6 de março de 2013

Ichtys da prosperidade

A vida de um cristão no primeiro e segundo séculos poderia ser bastante complicada, especialmente próximo dos centros urbanos, onde a hostilidade de uns só era equiparada a empatia de outros. Eles eram conhecidos pelo amor, é o que registra o livro dos Atos dos Apóstolos, escrito pelo médico Lucas para seu amigo Teophilo, para explicar-lhe o que vinha acontecendo com aquela turba de loucos que afirmavam crer na ressurreição de um homem. Mas o amor não é coisa que se queira a não ser em poemas. Amor na vida real é o caos. O único amor permitido é aquele devotado às estruturas, às hierarquias, às disputas pelo poder, à própria imagem.

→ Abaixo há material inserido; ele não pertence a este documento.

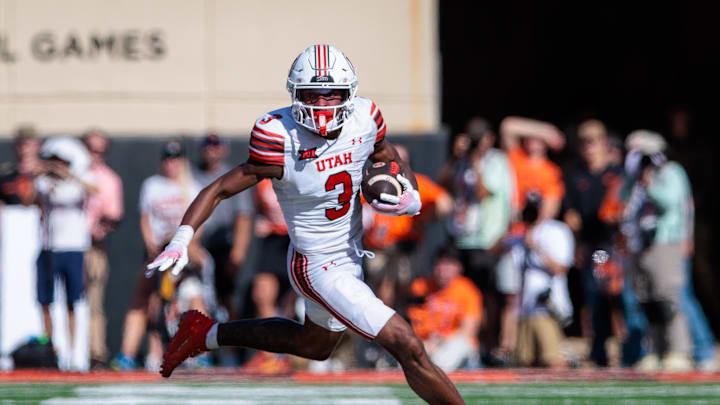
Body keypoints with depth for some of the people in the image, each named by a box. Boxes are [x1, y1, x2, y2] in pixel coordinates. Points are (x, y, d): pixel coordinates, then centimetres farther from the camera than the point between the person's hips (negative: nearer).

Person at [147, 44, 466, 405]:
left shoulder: (364, 120, -10)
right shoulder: (281, 141, -26)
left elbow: (397, 168, 8)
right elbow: (218, 190, -19)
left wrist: (411, 199, -14)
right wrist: (181, 241, -31)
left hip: (350, 255, 8)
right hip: (320, 269, -8)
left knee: (314, 346, 33)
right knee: (409, 349, -13)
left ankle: (208, 335, 44)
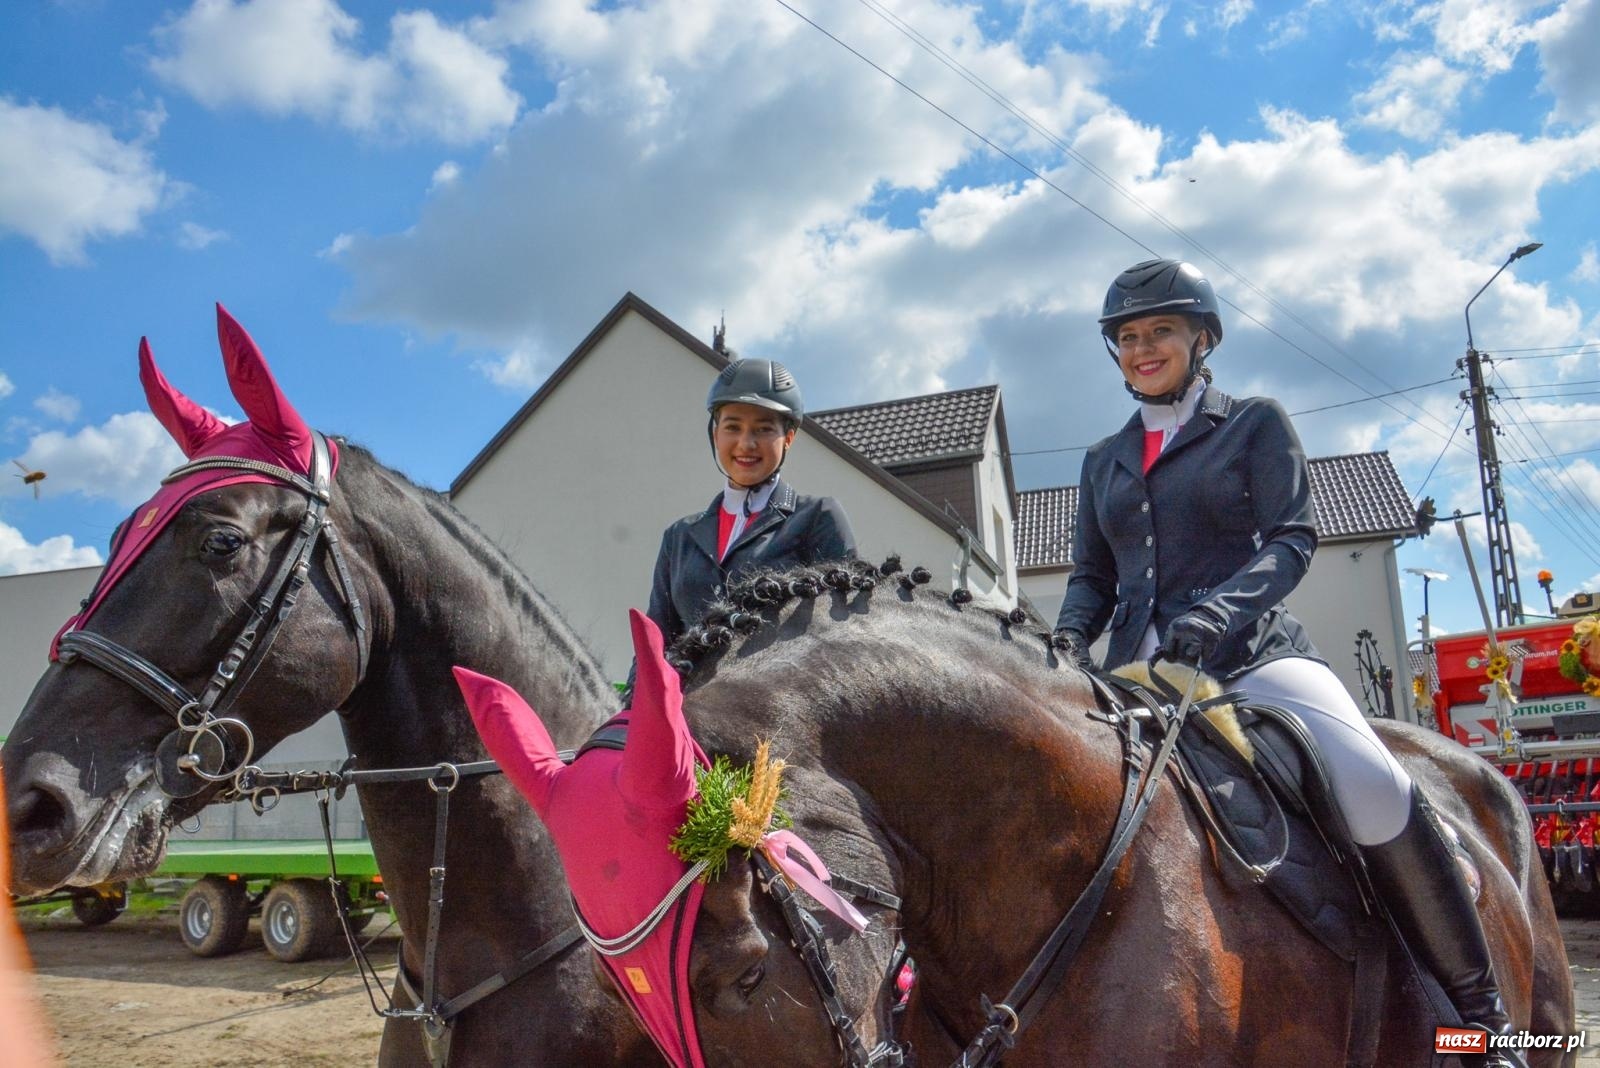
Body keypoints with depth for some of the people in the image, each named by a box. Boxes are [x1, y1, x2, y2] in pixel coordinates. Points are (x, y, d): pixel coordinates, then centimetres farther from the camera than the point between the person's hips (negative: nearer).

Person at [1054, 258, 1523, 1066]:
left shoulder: (1255, 424, 7)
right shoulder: (1104, 461, 19)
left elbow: (1292, 537, -4)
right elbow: (1091, 574, 17)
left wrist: (1220, 609, -23)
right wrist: (1071, 635, -5)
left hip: (1250, 654, -4)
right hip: (1138, 671, 4)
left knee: (1376, 792, -27)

Se seu amor não for desse tipo, meu amigo, sinto lhe dizer mas você será invariavelmente, mais cedo ou mais tarde, lançado aos leões.

Conta-se que a partir de certo momento, os cristão passaram a tentar ser mais discretos em seus encontros, para evitar as confusões muitas vezes seguidas de morte. Um cristão em um local público, para encontrar um amigo de fé, riscava discretamente um semi-circulo no chão, com o pé. E ficava por ali, aguardando a chegada de alguém que completasse o desenho com outro semi-círculo enquanto assobiava olhando os passarinhos. O resultado traçado no chão era o de um singelo peixinho de dar inveja a muito designer gráfico ainda hoje. O termo grego para peixe era ichtys (ictus), que passou a ser também um acrônimo para Iesous Christos Theou Yios Soter (Jesus Cristo, Filho de Deus, Salvador).

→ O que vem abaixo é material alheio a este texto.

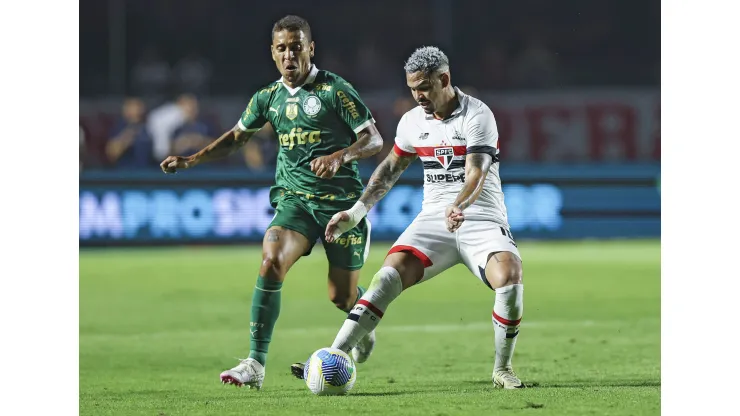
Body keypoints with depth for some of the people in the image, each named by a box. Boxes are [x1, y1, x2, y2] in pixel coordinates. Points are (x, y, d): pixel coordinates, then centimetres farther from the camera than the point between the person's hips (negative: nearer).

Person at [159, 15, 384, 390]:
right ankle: (255, 365, -23)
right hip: (294, 199, 3)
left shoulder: (334, 90, -8)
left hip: (341, 200, -3)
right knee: (271, 263, -24)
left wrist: (340, 155, -28)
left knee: (341, 297, 1)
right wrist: (191, 160, 12)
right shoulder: (269, 98, 7)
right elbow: (237, 136, 23)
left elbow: (374, 140, -9)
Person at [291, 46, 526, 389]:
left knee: (509, 277, -29)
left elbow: (476, 175, -24)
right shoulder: (413, 121, 7)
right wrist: (356, 212, 16)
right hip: (432, 219, 4)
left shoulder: (477, 115, -10)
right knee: (389, 276, -19)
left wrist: (459, 207, -44)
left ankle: (502, 370, -7)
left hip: (481, 219, -4)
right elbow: (391, 169, 23)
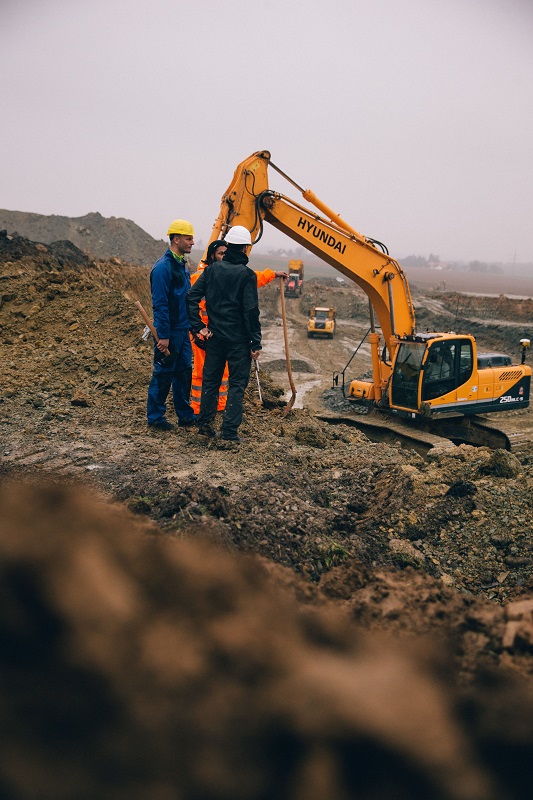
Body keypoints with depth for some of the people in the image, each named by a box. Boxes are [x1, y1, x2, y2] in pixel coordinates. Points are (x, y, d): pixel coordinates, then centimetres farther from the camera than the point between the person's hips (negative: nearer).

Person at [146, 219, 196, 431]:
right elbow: (160, 304, -19)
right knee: (163, 375, 0)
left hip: (182, 331, 9)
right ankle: (155, 418, 11)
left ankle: (185, 415, 24)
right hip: (169, 332, -9)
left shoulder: (182, 265, 13)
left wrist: (191, 325, 18)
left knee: (184, 372, 13)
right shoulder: (163, 267, -16)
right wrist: (163, 335, -21)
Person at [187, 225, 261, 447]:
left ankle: (205, 424, 24)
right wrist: (256, 343, -9)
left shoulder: (212, 270, 3)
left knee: (211, 381, 16)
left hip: (214, 337, 4)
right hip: (238, 340, -4)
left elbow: (192, 297, -2)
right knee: (237, 385, 3)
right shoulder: (247, 275, -10)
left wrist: (198, 326, 2)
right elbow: (251, 311, -14)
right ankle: (230, 433, 2)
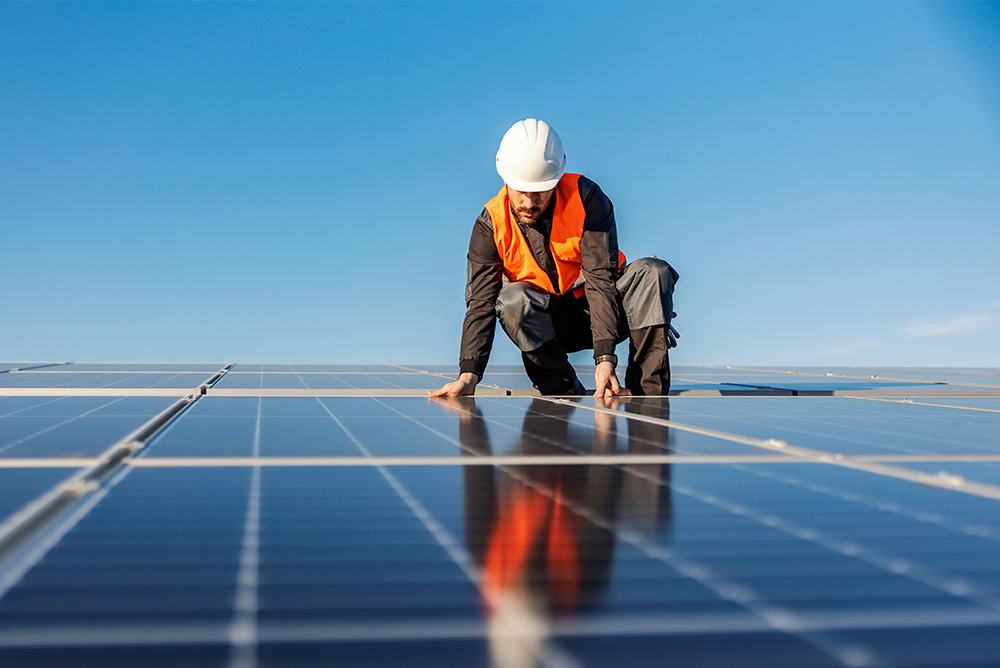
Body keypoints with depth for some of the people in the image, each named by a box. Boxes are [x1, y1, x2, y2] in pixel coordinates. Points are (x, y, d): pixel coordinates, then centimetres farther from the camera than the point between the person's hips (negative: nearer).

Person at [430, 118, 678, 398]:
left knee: (653, 272, -26)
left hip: (601, 308, 0)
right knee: (513, 300, -31)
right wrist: (469, 373, -34)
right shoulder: (490, 225, -13)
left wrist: (605, 357, -36)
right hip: (549, 326, 0)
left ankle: (647, 391, -26)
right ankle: (564, 391, -19)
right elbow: (481, 301, -19)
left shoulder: (586, 198, -19)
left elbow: (601, 280, -25)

Mas veio a reviravolta do terceiro século. O imperador converteu-se e a turma dos perseguidos passou a perseguir, numa inversão que faria arrepiar os pelos da barba de Cristo. Os que eram conhecidos por amar e, portanto, eram amadores (porque se armador é o que arma, que se dirá de quem ama?, diria Romerto Diamanso), profissionalizaram-se, hierarquizaram-se e desceram o sarrafo em quem não se dobrava voluntariamente e essa nova espécie bizarra de amor.

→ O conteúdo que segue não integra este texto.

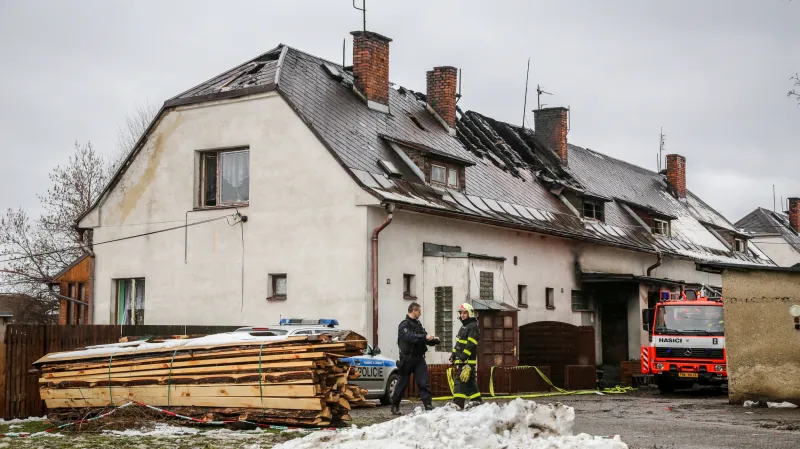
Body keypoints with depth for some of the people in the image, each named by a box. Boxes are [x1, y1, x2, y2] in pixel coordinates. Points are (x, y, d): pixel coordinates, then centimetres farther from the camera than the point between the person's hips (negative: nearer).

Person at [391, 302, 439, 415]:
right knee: (402, 383, 3)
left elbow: (425, 339, 19)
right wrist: (425, 337, -31)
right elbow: (409, 337, -27)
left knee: (424, 382, -3)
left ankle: (428, 405, -5)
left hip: (419, 358, 7)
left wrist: (433, 340, -1)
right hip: (407, 358, -7)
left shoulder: (418, 324, 17)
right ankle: (395, 406, 15)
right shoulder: (404, 325, -9)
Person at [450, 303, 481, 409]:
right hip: (461, 359, 10)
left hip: (468, 360, -10)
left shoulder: (473, 326, -12)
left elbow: (471, 344, -20)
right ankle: (477, 400, 21)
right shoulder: (463, 326, 21)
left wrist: (463, 356, -25)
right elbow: (458, 343, 26)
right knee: (470, 381, 14)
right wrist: (454, 355, 19)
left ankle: (458, 404, -17)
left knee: (460, 380, -14)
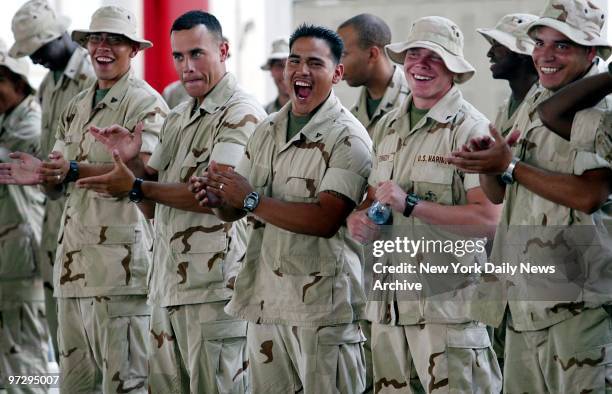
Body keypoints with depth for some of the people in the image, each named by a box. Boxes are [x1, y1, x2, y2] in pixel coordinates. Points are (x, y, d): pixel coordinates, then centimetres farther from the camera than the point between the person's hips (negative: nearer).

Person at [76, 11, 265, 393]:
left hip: (214, 286, -9)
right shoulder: (178, 118, 18)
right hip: (168, 285, 9)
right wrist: (131, 161, -1)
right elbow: (153, 185, 20)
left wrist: (136, 188, -19)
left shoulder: (242, 114, -10)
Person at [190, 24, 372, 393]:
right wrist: (217, 198, -8)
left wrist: (251, 200, -20)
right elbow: (234, 211, 16)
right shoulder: (267, 130, 12)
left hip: (322, 304, -7)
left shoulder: (348, 137, -10)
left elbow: (325, 220, -21)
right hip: (265, 300, 7)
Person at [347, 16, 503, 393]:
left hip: (447, 298, -7)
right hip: (389, 299, 7)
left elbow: (487, 217, -15)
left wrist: (410, 205, -17)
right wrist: (358, 218, 0)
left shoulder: (470, 128, -7)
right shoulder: (388, 126, 16)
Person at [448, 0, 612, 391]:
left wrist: (510, 166, -16)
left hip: (579, 300, -8)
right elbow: (497, 195, 19)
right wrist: (486, 165, -4)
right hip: (524, 293, 8)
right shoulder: (535, 104, 16)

E passaram-se mil e setecentos anos de cristianismo repleto de escuridão e salpicado por alguns poucos lampejos de luz até que, lamento dizer, se foi por completo a esperança. Se ainda não foi para você, vamos conversar de novo daqui há uns anos mais. E o ichtys, outrora simbolo do amor que sofre mas não cala, cobre-se agora então, definitivamente, de novo e inexplicável significado. Já havia ouvido isso da boca de um vendedor de carros, mas agora estampa-se na página de renomado veículo de comunicação online, pela pena confusa de um jornalista desinformado, a nova e desoladora definição para o pobre peixinho. Eu o perdôo, UOL. A culpa não é sua. A culpa é do rumo torto e deprimente que tomou o cristianismo.